Instructions for the task:
Transcribe the lines of the listing below from the line containing "scientific name: Inocybe" through the line containing "genus: Gagea", both included, without changing any character. Leave the pictures out of your copy.

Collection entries
>> Start
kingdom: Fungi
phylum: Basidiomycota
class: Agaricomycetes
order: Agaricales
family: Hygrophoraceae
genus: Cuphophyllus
>> End
>> Start
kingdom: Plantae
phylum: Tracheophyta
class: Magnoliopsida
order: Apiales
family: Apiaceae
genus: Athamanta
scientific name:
>> End
>> Start
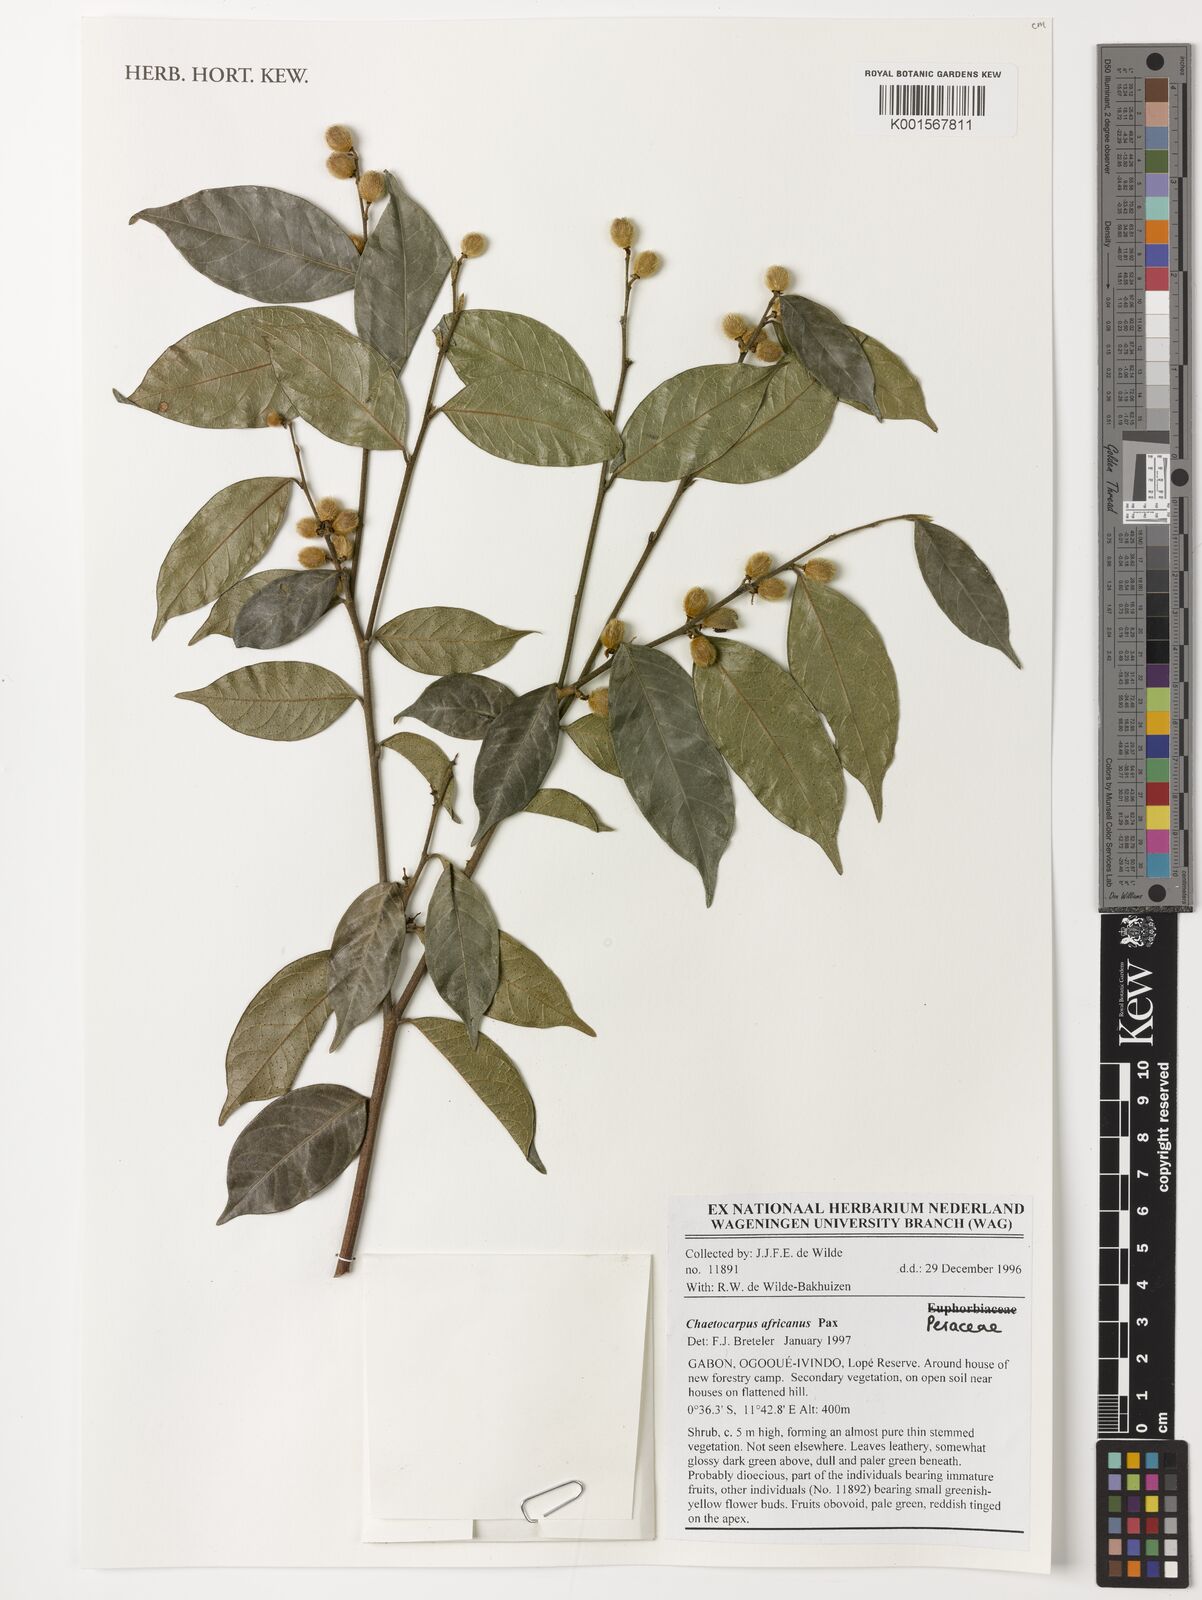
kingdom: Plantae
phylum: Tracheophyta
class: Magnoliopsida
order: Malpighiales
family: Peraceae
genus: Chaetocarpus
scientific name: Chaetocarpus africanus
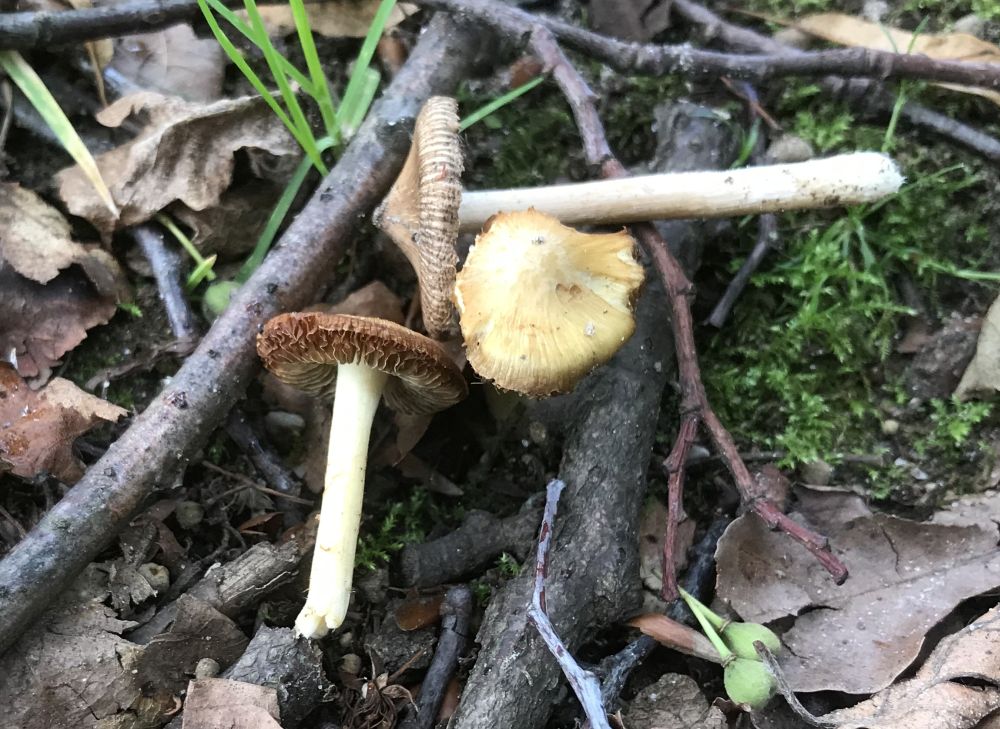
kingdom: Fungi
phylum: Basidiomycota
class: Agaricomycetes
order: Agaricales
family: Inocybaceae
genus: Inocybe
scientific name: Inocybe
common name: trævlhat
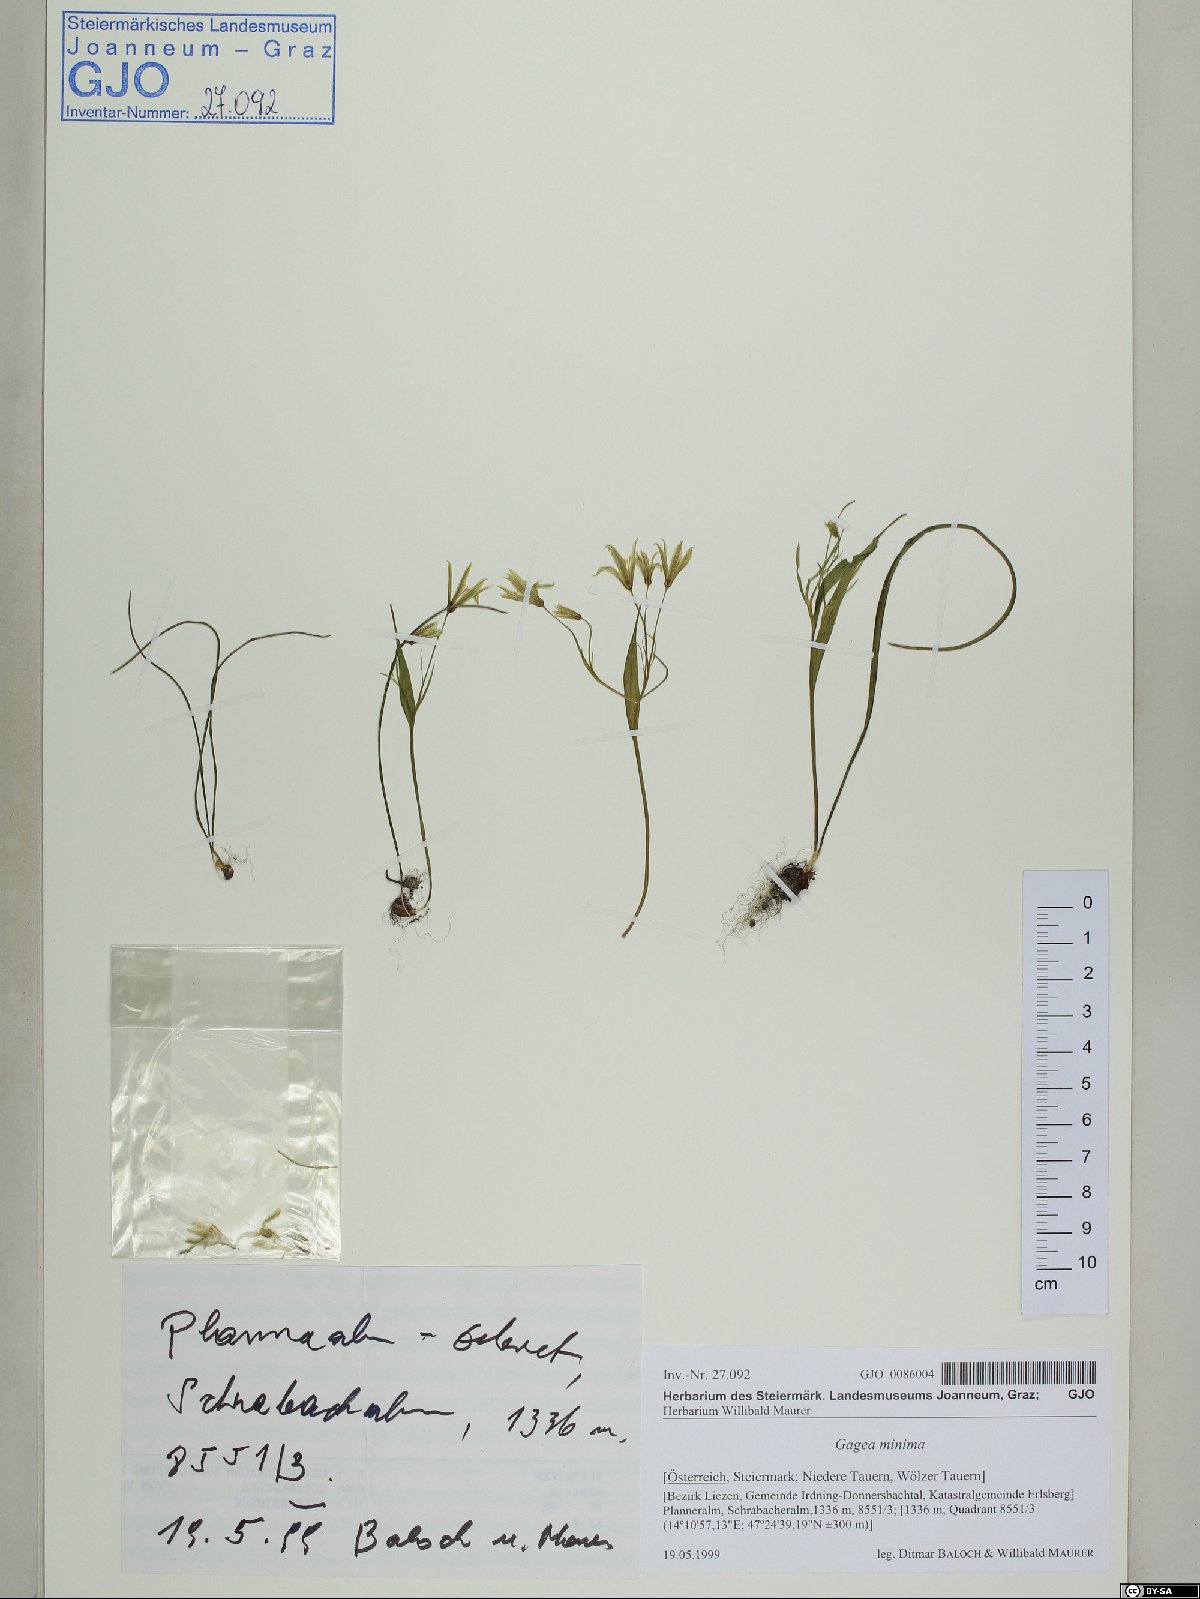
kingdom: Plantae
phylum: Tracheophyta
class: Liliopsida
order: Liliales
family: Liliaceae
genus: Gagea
>> End
Solved exercise:
scientific name: Inocybe
common name: trævlhat
kingdom: Plantae
phylum: Tracheophyta
class: Liliopsida
order: Liliales
family: Liliaceae
genus: Gagea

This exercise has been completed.